Я помогал ей изо всех сил состригать волосы девушки: я отлично видел, что одно это вызывало в ней отвращение. Но, когда дело дошло до того, чтобы ее отчистить и вымыть, я должен был уступить место жене; и я понял, что самые тяжелые и неприятные обязанности от меня отпадают.
Впрочем, Амелия не выразила больше ни малейшего неудовольствия. Видимо, она уже подумала об этом за ночь и приняла эту новую заботу; казалось, что она даже находит в ней известное удовольствие, и я заметил у нее улыбку после того, как она принарядила Гертруду.

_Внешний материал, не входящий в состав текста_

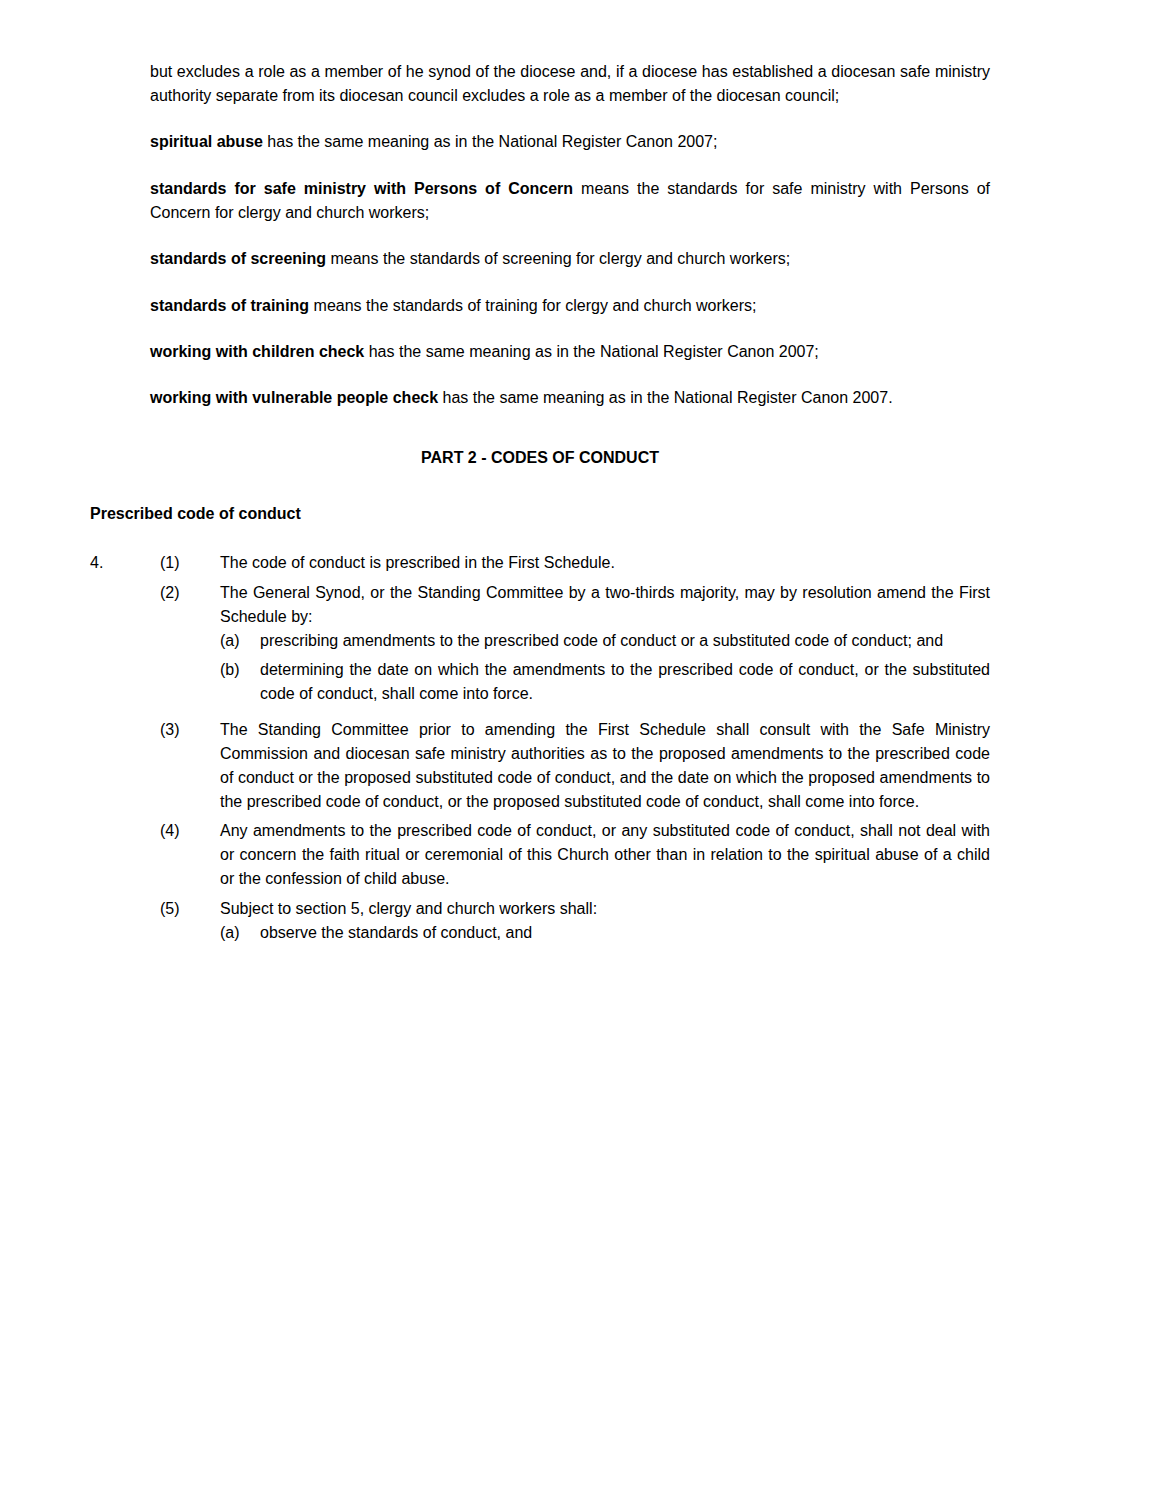but excludes a role as a member of he synod of the diocese and, if a diocese has established a diocesan safe ministry authority separate from its diocesan council excludes a role as a member of the diocesan council;
spiritual abuse has the same meaning as in the National Register Canon 2007;
standards for safe ministry with Persons of Concern means the standards for safe ministry with Persons of Concern for clergy and church workers;
standards of screening means the standards of screening for clergy and church workers;
standards of training means the standards of training for clergy and church workers;
working with children check has the same meaning as in the National Register Canon 2007;
working with vulnerable people check has the same meaning as in the National Register Canon 2007.
PART 2 - CODES OF CONDUCT
Prescribed code of conduct
| 4. | (1) | The code of conduct is prescribed in the First Schedule. |
| | (2) | The General Synod, or the Standing Committee by a two-thirds majority, may by resolution amend the First Schedule by: / (a) / prescribing amendments to the prescribed code of conduct or a substituted code of conduct; and / / (b) / determining the date on which the amendments to the prescribed code of conduct, or the substituted code of conduct, shall come into force. / |
| | (3) | The Standing Committee prior to amending the First Schedule shall consult with the Safe Ministry Commission and diocesan safe ministry authorities as to the proposed amendments to the prescribed code of conduct or the proposed substituted code of conduct, and the date on which the proposed amendments to the prescribed code of conduct, or the proposed substituted code of conduct, shall come into force. |
| | (4) | Any amendments to the prescribed code of conduct, or any substituted code of conduct, shall not deal with or concern the faith ritual or ceremonial of this Church other than in relation to the spiritual abuse of a child or the confession of child abuse. |
| | (5) | Subject to section 5, clergy and church workers shall: / (a) / observe the standards of conduct, and / |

Беленькая шапочка покрывала ее остриженную голову, которую я слегка напомадил; кое-какие старые вещи Сары и чистое белье заменили грязные лохмотья, которые Амелия только что отправила в огонь. Имя «Гертруда» было выбрано Шарлоттой, и все мы немедленно его приняли, оставаясь в неведении относительно ее истинного имени, которого сама сиротка не знала, а я нигде не мог разузнать. Она, очевидно, была чуть-чуть моложе Сары, поскольку вещи ее, переставшие ей служить год тому назад, оказались девочке впору.
Мне следует сознаться: в первые дни я почувствовал, что погружаюсь в глубокое разочарование. Я несомненно сочинил себе целый роман о воспитании Гертруды, и реальная действительность принуждала меня круто с ним разорвать. Безразличное, тупое выражение ее лица или, вернее, его абсолютная невыразительность заморозило вплоть до самых истоков мою добрую волю. Целые дни она проводила у очага, держась настороже; стоило ей заслышать наши голоса, особенно же наше приближение, и черты ее лица, казалось, застывали; они утрачивали свою невыразительность, только когда они приобретали враждебность, при малейшей попытке воздействовать на ее внимание, она начинала стонать и ворчать как животное. Эта насупленность проходила только с наступлением часа еды, которую я ей подавал сам и на которую она набрасывалась с животной жадностью, невыразимо тягостной для посторонних. И подобно тому, как любовь призывает любовь, так и я чувствовал, что испытываю только отталкивание, стоя перед упрямым отказом этой души. Да, действительно, сознаюсь, — в течение первых десяти дней я доходил до отчаяния, даже до равнодушия к ней и в такой степени, что почти сожалел с своем первоначальном порыве, и очень бы хотел никогда ее к себе не привозить. И выходило очень забавно: Амелия, точно торжествуя при виде чувств, которые мне не удавалось от нее скрыть, начинала, казалось, расточать ей тем больше забот и тем больше благожелательности, чем яснее чувствовала, что Гертруда мне становится в тягость и что присутствие ее в нашей среде мне неприятно.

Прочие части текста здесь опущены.